(January 10, 2015 at 2:51 pm)strawdawg Wrote: I can see people not believing in God but why hate it?There are aspects of religion that are harmful to both the people who practice it and the people they deal with. Primarily, the belief that god demands or expects certain behaviors or actions regardless of circumstance, on pain of horrible punishment or the missing out of a fantastic reward. This leads people to deny urgent medical care for themselves or their loved ones. It leads them to ostracize friends and family and destroy close relationships or beneficial arrangements that can have a ripple effect. It leads them to depend on a nonexistent person to solve their problems in lieu of action, and it leads them to credit that nonexistent person on those occasions when things turn out well in spite of their lack of effort.
And this is not to mention the people who take even more extremist routes, to the extent that they deliberately cause mental and emotional anguish to others, or even physical harm. The people who assault (and even kill) gays in the name of their deity are acting on that same primary impulse, and they can whip up a few scriptural verses to defend those actions.

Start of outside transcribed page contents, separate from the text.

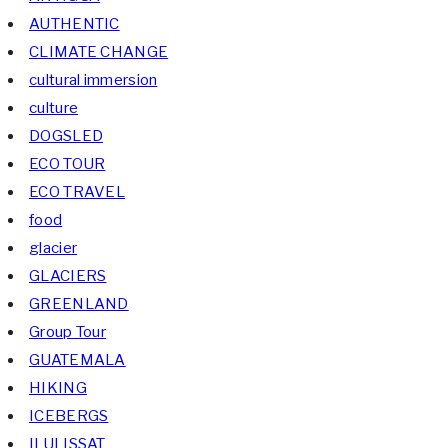
AUTHENTIC
CLIMATE CHANGE
cultural immersion
culture
DOGSLED
ECO TOUR
ECO TRAVEL
food
glacier
GLACIERS
GREENLAND
Group Tour
GUATEMALA
HIKING
ICEBERGS
ILULISSAT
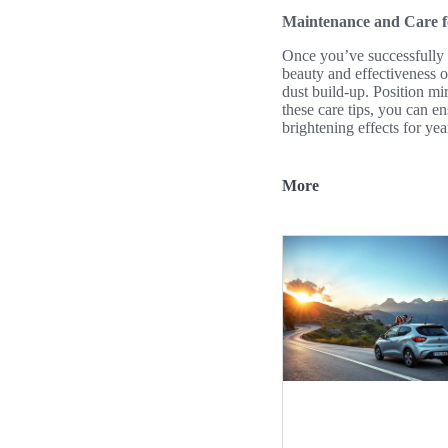
Maintenance and Care f
Once you’ve successfully 
beauty and effectiveness o
dust build-up. Position mi
these care tips, you can e
brightening effects for ye
More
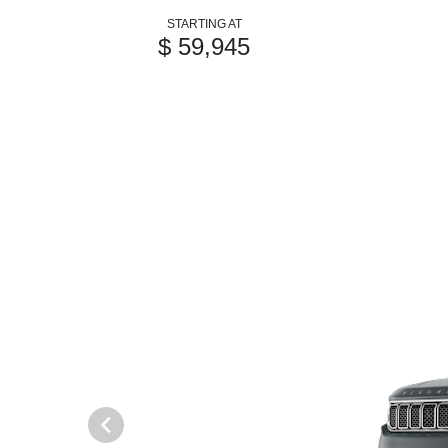
STARTING AT
$ 59,945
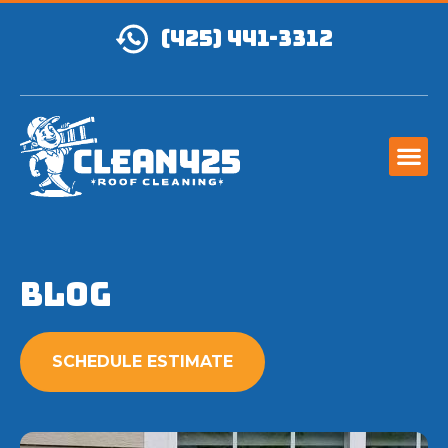
(425) 441-3312
Blog
SCHEDULE ESTIMATE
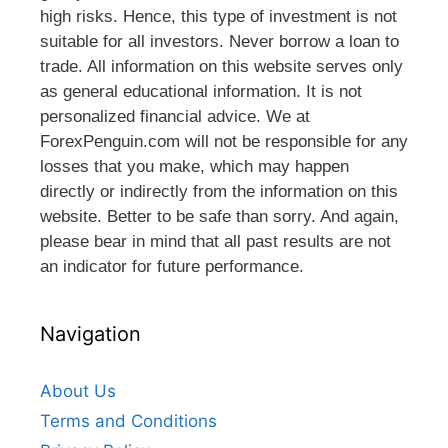
high risks. Hence, this type of investment is not
suitable for all investors. Never borrow a loan to
trade. All information on this website serves only
as general educational information. It is not
personalized financial advice. We at
ForexPenguin.com will not be responsible for any
losses that you make, which may happen
directly or indirectly from the information on this
website. Better to be safe than sorry. And again,
please bear in mind that all past results are not
an indicator for future performance.
Navigation
About Us
Terms and Conditions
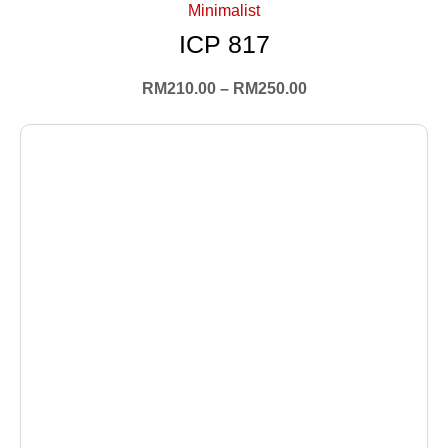
Minimalist
ICP 817
RM
210.00
–
RM
250.00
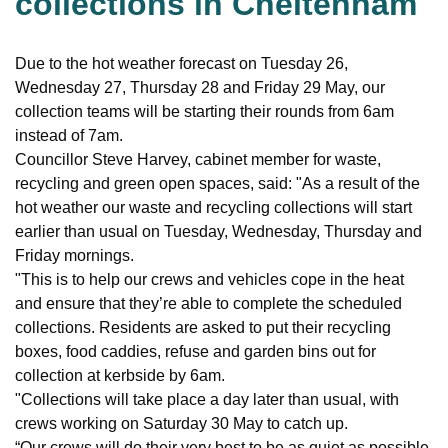
collections in Cheltenham
Due to the hot weather forecast on Tuesday 26,
Wednesday 27, Thursday 28 and Friday 29 May, our
collection teams will be starting their rounds from 6am
instead of 7am.
Councillor Steve Harvey, cabinet member for waste,
recycling and green open spaces, said: "As a result of the
hot weather our waste and recycling collections will start
earlier than usual on Tuesday, Wednesday, Thursday and
Friday mornings.
"This is to help our crews and vehicles cope in the heat
and ensure that they’re able to complete the scheduled
collections. Residents are asked to put their recycling
boxes, food caddies, refuse and garden bins out for
collection at kerbside by 6am.
"Collections will take place a day later than usual, with
crews working on Saturday 30 May to catch up.
“Our crews will do their very best to be as quiet as possible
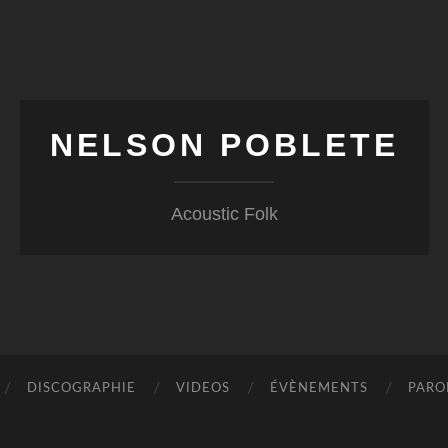
NELSON POBLETE
Acoustic Folk
DISCOGRAPHIE
VIDEOS
ÉVÈNEMENTS
PARO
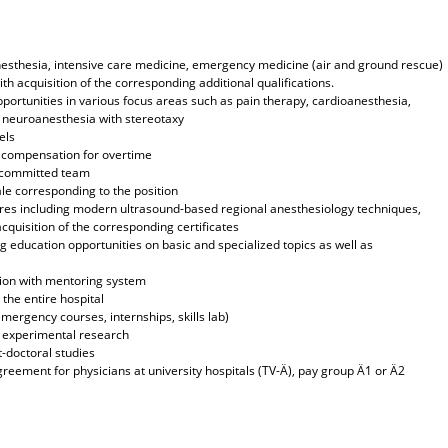
n anesthesia, intensive care medicine, emergency medicine (air and ground rescue)
ith acquisition of the corresponding additional qualifications.
pportunities in various focus areas such as pain therapy, cardioanesthesia,
, neuroanesthesia with stereotaxy
els
h compensation for overtime
y committed team
le corresponding to the position
res including modern ultrasound-based regional anesthesiology techniques,
quisition of the corresponding certificates
 education opportunities on basic and specialized topics as well as
tion with mentoring system
the entire hospital
emergency courses, internships, skills lab)
nd experimental research
-doctoral studies
greement for physicians at university hospitals (TV-Ä), pay group Ä1 or Ä2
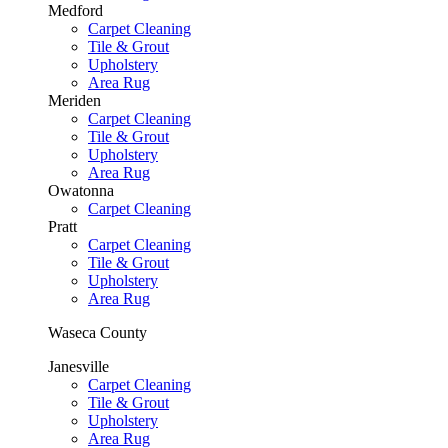
Medford
Carpet Cleaning
Tile & Grout
Upholstery
Area Rug
Meriden
Carpet Cleaning
Tile & Grout
Upholstery
Area Rug
Owatonna
Carpet Cleaning
Pratt
Carpet Cleaning
Tile & Grout
Upholstery
Area Rug
Waseca County
Janesville
Carpet Cleaning
Tile & Grout
Upholstery
Area Rug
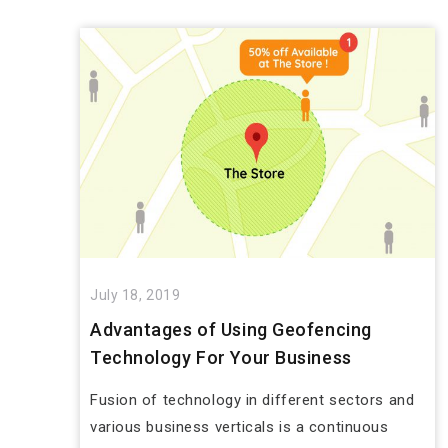
July 18, 2019
Advantages of Using Geofencing
Technology For Your Business
Fusion of technology in different sectors and
various business verticals is a continuous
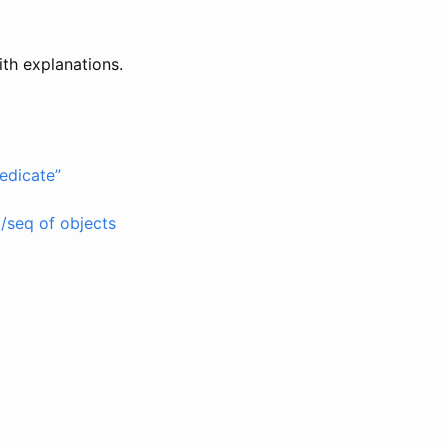
ith explanations.
redicate”
t/seq of objects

Religion can warp people in any number of ways. It is like other forms of tribalism (racism, nationalism, sports fanaticism) with the very dangerous difference that it claims the highest possible moral sanction of all.

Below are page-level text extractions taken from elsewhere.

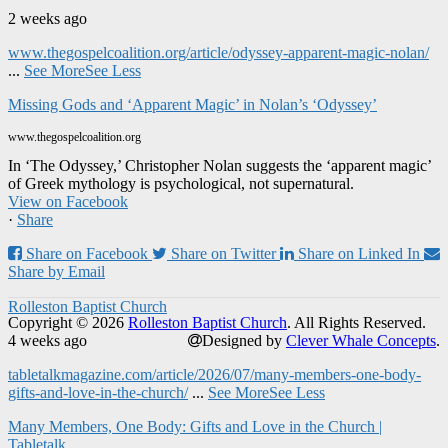
2 weeks ago
www.thegospelcoalition.org/article/odyssey-apparent-magic-nolan/
...
See More
See Less
Missing Gods and ‘Apparent Magic’ in Nolan’s ‘Odyssey’
www.thegospelcoalition.org
In ‘The Odyssey,’ Christopher Nolan suggests the ‘apparent magic’
of Greek mythology is psychological, not supernatural.
View on Facebook
·
Share
Share on Facebook
Share on Twitter
Share on Linked In
Share by Email
Rolleston Baptist Church
Copyright © 2026
Rolleston Baptist Church
. All Rights Reserved.
4 weeks ago
Designed by
Clever Whale Concepts
.
tabletalkmagazine.com/article/2026/07/many-members-one-body-
gifts-and-love-in-the-church/
...
See More
See Less
Many Members, One Body: Gifts and Love in the Church |
Tabletalk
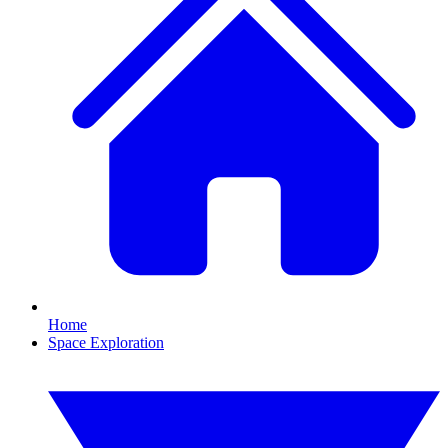
Home
Space Exploration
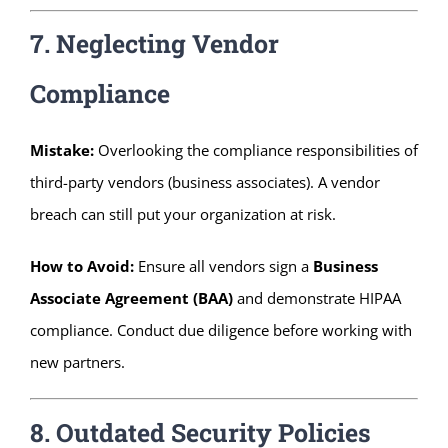
7. Neglecting Vendor
Compliance
Mistake:
Overlooking the compliance responsibilities of
third-party vendors (business associates). A vendor
breach can still put your organization at risk.
How to Avoid:
Ensure all vendors sign a
Business
Associate Agreement (BAA)
and demonstrate HIPAA
compliance. Conduct due diligence before working with
new partners.
8. Outdated Security Policies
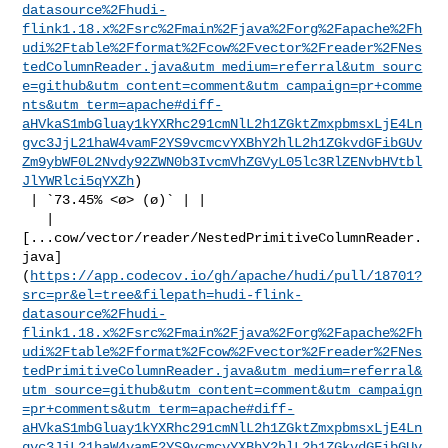
datasource%2Fhudi-
flink1.18.x%2Fsrc%2Fmain%2Fjava%2Forg%2Fapache%2Fh
udi%2Ftable%2Fformat%2Fcow%2Fvector%2Freader%2FNes
tedColumnReader.java&utm_medium=referral&utm_sourc
e=github&utm_content=comment&utm_campaign=pr+comme
nts&utm_term=apache#diff-
aHVkaS1mbGluay1kYXRhc291cmNlL2h1ZGktZmxpbmsxLjE4Ln
gvc3JjL21haW4vamF2YS9vcmcvYXBhY2hlL2h1ZGkvdGFibGUv
Zm9ybWF0L2Nvdy92ZWN0b3IvcmVhZGVyL05lc3RlZENvbHVtbl
JlYWRlci5qYXZh
)

 | `73.45% <ø> (ø)` | |

   | 

[...cow/vector/reader/NestedPrimitiveColumnReader.
java]
(
https://app.codecov.io/gh/apache/hudi/pull/18701?
src=pr&el=tree&filepath=hudi-flink-
datasource%2Fhudi-
flink1.18.x%2Fsrc%2Fmain%2Fjava%2Forg%2Fapache%2Fh
udi%2Ftable%2Fformat%2Fcow%2Fvector%2Freader%2FNes
tedPrimitiveColumnReader.java&utm_medium=referral&
utm_source=github&utm_content=comment&utm_campaign
=pr+comments&utm_term=apache#diff-
aHVkaS1mbGluay1kYXRhc291cmNlL2h1ZGktZmxpbmsxLjE4Ln
gvc3JjL21haW4vamF2YS9vcmcvYXBhY2hlL2h1ZGkvdGFibGUv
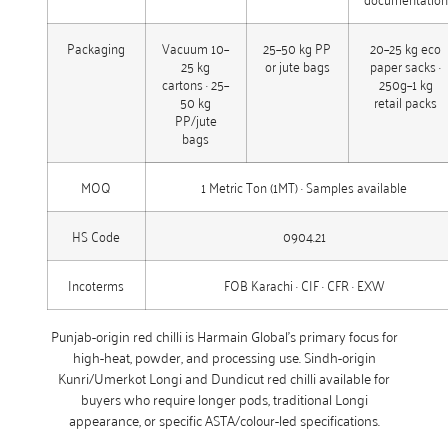
Packaging
Vacuum 10–
25–50 kg PP
20–25 kg eco
25 kg
or jute bags
paper sacks ·
cartons · 25–
250g–1 kg
50 kg
retail packs
PP/jute
bags
MOQ
1 Metric Ton (1MT) · Samples available
HS Code
0904.21
Incoterms
FOB Karachi · CIF · CFR · EXW
Punjab-origin red chilli is Harmain Global’s primary focus for
high-heat, powder, and processing use. Sindh-origin
Kunri/Umerkot Longi and Dundicut red chilli available for
buyers who require longer pods, traditional Longi
appearance, or specific ASTA/colour-led specifications.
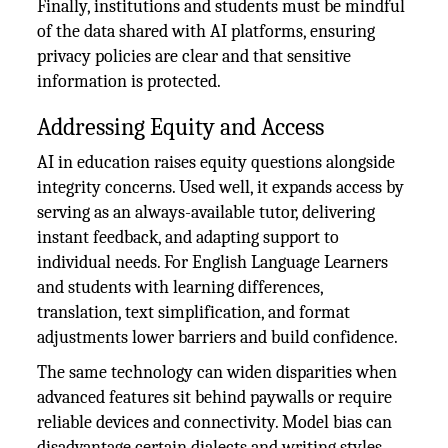
Finally, institutions and students must be mindful
of the data shared with AI platforms, ensuring
privacy policies are clear and that sensitive
information is protected.
Addressing Equity and Access
AI in education raises equity questions alongside
integrity concerns. Used well, it expands access by
serving as an always-available tutor, delivering
instant feedback, and adapting support to
individual needs. For English Language Learners
and students with learning differences,
translation, text simplification, and format
adjustments lower barriers and build confidence.
The same technology can widen disparities when
advanced features sit behind paywalls or require
reliable devices and connectivity. Model bias can
disadvantage certain dialects and writing styles,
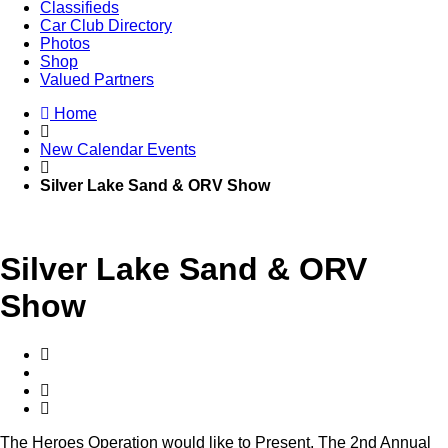
Classifieds
Car Club Directory
Photos
Shop
Valued Partners
Home
New Calendar Events
Silver Lake Sand & ORV Show
Silver Lake Sand & ORV
Show
The Heroes Operation would like to Present, The 2nd Annual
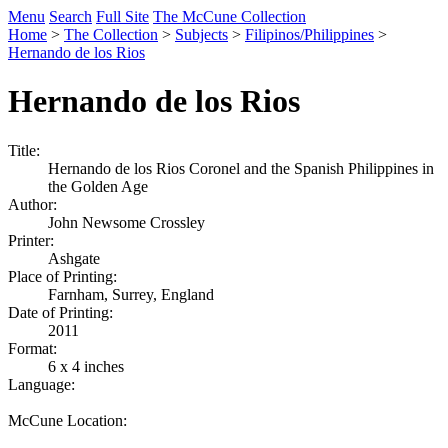
Menu
Search
Full Site
The McCune Collection
Home
>
The Collection
>
Subjects
>
Filipinos/Philippines
>
Hernando de los Rios
Hernando de los Rios
Title:
Hernando de los Rios Coronel and the Spanish Philippines in
the Golden Age
Author:
John Newsome Crossley
Printer:
Ashgate
Place of Printing:
Farnham, Surrey, England
Date of Printing:
2011
Format:
6 x 4 inches
Language:
McCune Location:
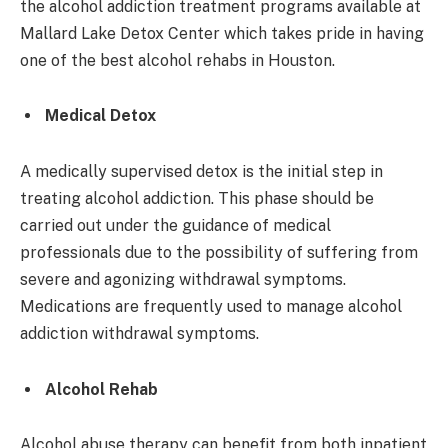
the alcohol addiction treatment programs available at
Mallard Lake Detox Center which takes pride in having
one of the best alcohol rehabs in Houston.
Medical Detox
A medically supervised detox is the initial step in
treating alcohol addiction. This phase should be
carried out under the guidance of medical
professionals due to the possibility of suffering from
severe and agonizing withdrawal symptoms.
Medications are frequently used to manage alcohol
addiction withdrawal symptoms.
Alcohol Rehab
Alcohol abuse therapy can benefit from both inpatient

"Well, evolution is a theory. It is also a fact. And facts and theories are different things, not rungs in a hierarchy of increasing certainty. Facts are the world's data. Theories are structures of ideas that explain and interpret facts. Facts don't go away when scientists debate rival theories to explain them. Einstein's theory of gravitation replaced Newton's in this century, but apples didn't suspend themselves in midair, pending the outcome. And humans evolved from ape- like ancestors whether they did so by Darwin's proposed mechanism or by some other yet to be discovered."